Yesterday I got an email from N., who’s conflicted. She doesn’t want to spend a lot of time on the business of art, since she has already retired from a successful career. “All I want to do is paint before I can’t anymore,” she wrote.
Nevertheless, her paintings are piling up, and she would like to at least defray her costs. She’s shown without selling, but she understands that visibility is the key to developing a market.
|After the storm, 18X24, pastel, by Carol L. Douglas. The buyer remains a loyal collector, but our relationship started at an outdoor art festival.|
Before I can advise her about the mechanics of selling paintings, she has to decide if she actually wants to engage in the marketplace. There are excellent painters who don’t, either because they’re either highly introverted or they have other priorities.
Almost all artists take time off from selling here and there. I did that after the crash of 2008. Work wasn’t selling well anyway, and I was feeling the stirrings of a big leap forward.
Nevertheless, for most of us selling and showing are integral parts of the art process. They give valuable feedback on one’s work. They validate that what we are doing is important. They are steps in the dialogue between artist and audience.
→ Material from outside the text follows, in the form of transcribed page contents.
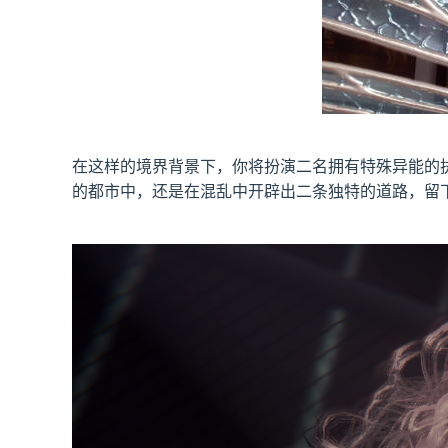
在这样的境界背景下，你将扮演二名拥有特殊异能的
的都市中，还是在混乱中开辟出二条独特的道路，留下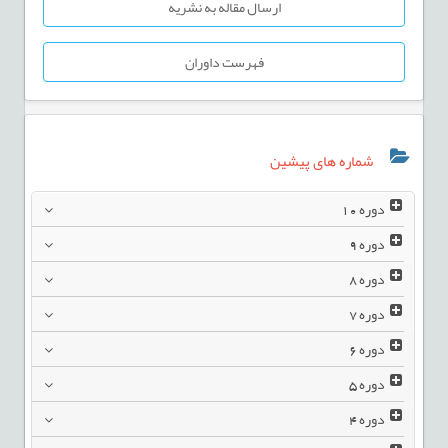
ارسال مقاله به نشریه
فهرست داوران
شماره های پیشین
دوره
10
دوره
9
دوره
8
دوره
7
دوره
6
دوره
5
دوره
4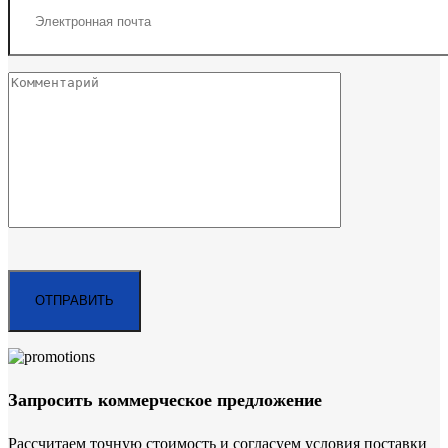
Запросить коммерческое предложение
Рассчитаем точную стоимость и согласуем условия поставки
|The Rio Grande in New Mexico, 18X24, by Carol L. Douglas. This was purchased by a collector of my work, but she never would have seen it had it not been shown in a public exhibition.|
I have found that, contrary to expectations, the more time I spend on marketing, the more time I paint. However, marketing does take time—between a quarter and a half of the time I devote to my career. So my recommendation to N. is to plan on living longer, so she has time for both painting and selling.